Individual Healthcare Programs and Prescription Assistance Programs For People in The United States
Posted in Healthy Diet Recipes on 31. Oct, 2009
Personal medical insurance offers reimbursement for medical care. Prescription assistance programs may be included in some programs. A number of policies may possibly provide for payment of health expenses incurred on a reimbursement basis by paying benefits to the plan owner, payment on a service basis by paying those who provide the services directly, or payment of an indemnity by paying a set amount regardless of the sum charged for medical bills. Medical expense or hospitalization insurance may perhaps be issued on an individual or group basis. A few of these programs will provide prescription help.
Even though there are several types of benefits offered, private health expense coverage can generally be categorized as basic health expense coverage, major medical insurance, comprehensive medical coverage, and special policies. These plans ought to cover prescriptions because prescription drugs help so many patients. A good number of these policies have for the most part been replaced by managed care plans and are no longer available as stand-alone programs. These types of plans have been modified and replaced in response to changes in the health care field relative to cost containment and market competition.
Basic medical insurance provided by a private medical expense plan includes hospital expense, surgical expense and medical expense. These 3 basics could be issued as one or individually. Frequently this is issued as “first dollar” coverage, which means it does not contain a deductible.

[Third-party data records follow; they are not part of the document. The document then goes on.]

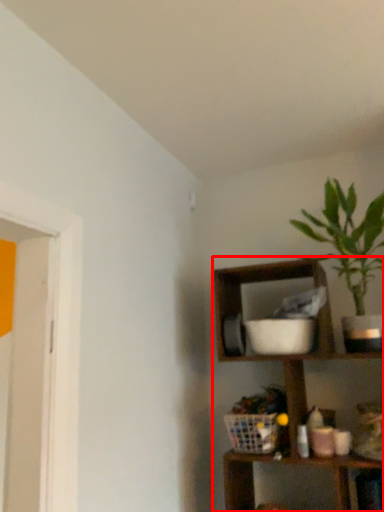
Question: In this image, where is shelf (annotated by the red box) located relative to houseplant?

Choices:
 (A) right
 (B) left

Answer: (B)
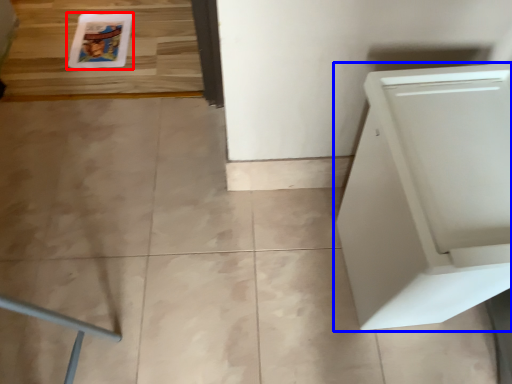
Question: Which point is closer to the camera, comic book (highlighted by a red box) or home appliance (highlighted by a blue box)?

Choices:
 (A) comic book
 (B) home appliance

Answer: (B)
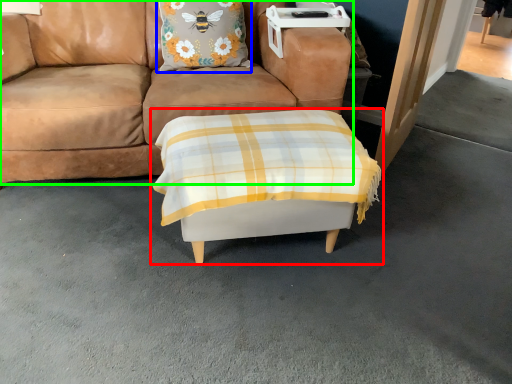
Question: Which object is positioned closest to table (highlighted by a red box)? Select from pillow (highlighted by a blue box) and studio couch (highlighted by a green box).

Choices:
 (A) pillow
 (B) studio couch

Answer: (B)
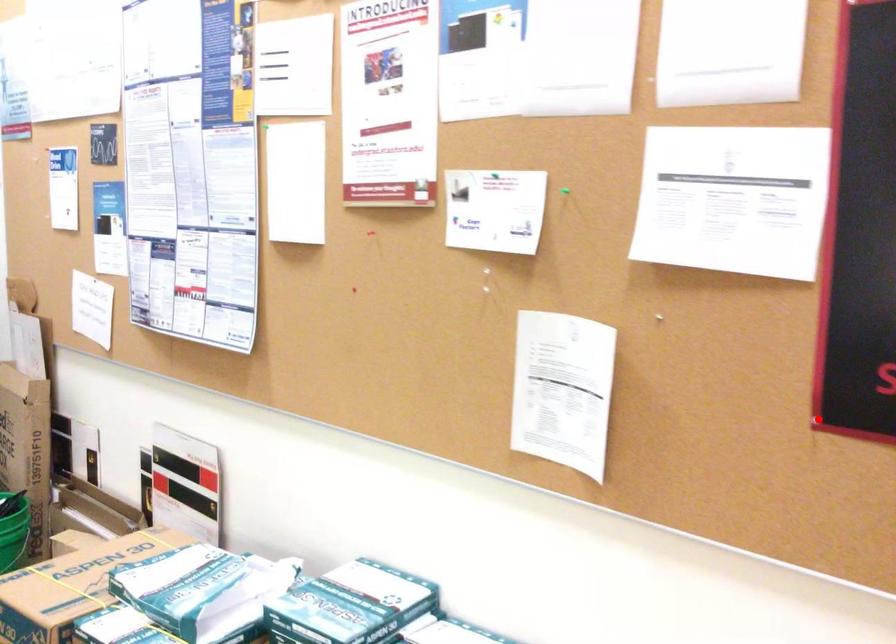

Like the name implies, hospital expense coverage offers benefits for visits incurred for the period of hospitalization. Hospital indemnities are commonly classified into 2 general groups:
• Room and board, as well as nursing care and special diets
• Miscellaneous health expenses, plus x-rays, laboratory fees, prescription drugs, medical supplies, and operating and treatment rooms
In some cases, surgical benefits can be built-in for some types of surgery and related expenses. Hospital expense coverage offers benefits for daily hospital room and board and miscellaneous hospital expenses while the insured patient is confined to the hospital. The plan can provide for a certain dollar amount for the daily hospital room and board benefit, though the trend is toward health insurance of not more than the semiprivate room charge unless a private room is medically needed. The room and board benefit may well be paid on either an indemnity basis or a reimbursement basis, depending on the specific plan.
Indemnity policies are on occasion called dollar amount policies. Room and board rates vary by geographic location, however it is not uncommon to discover room and board rates ranging from $200 to $900 per day or more.
Usually, the maximum number of days is from 20 to 20 . More frequently, room and board expenses are paid on a reimbursement basis. This is {frequently called an expenses incurred basis~Frequently known as a expenses incurred basis~This is frequently called a expenses incurred basis}. Under this deal, the plan will pay in one of two ways.
• The actual bills for a semiprivate room are covered.
• A percentage of the actual charge is paid, with no definite dollar limit.
Under the first reimbursement option, the health insurance carrier will pay the full actual semiprivate room rate, regardless of what it is. Under the second reimbursement option, the health insurance carrier pays a specific percentage, regardless of what the actual charges are. A universal percentage is 80%.
To sum up, with the actual expenses type of reimbursement policy, the insurance will pay the actual amount charged for a semiprivate room with no regard to a specific dollar limit. With the percentage style of reimbursement insurance, the plan will pay a specified percentage of the actual bill.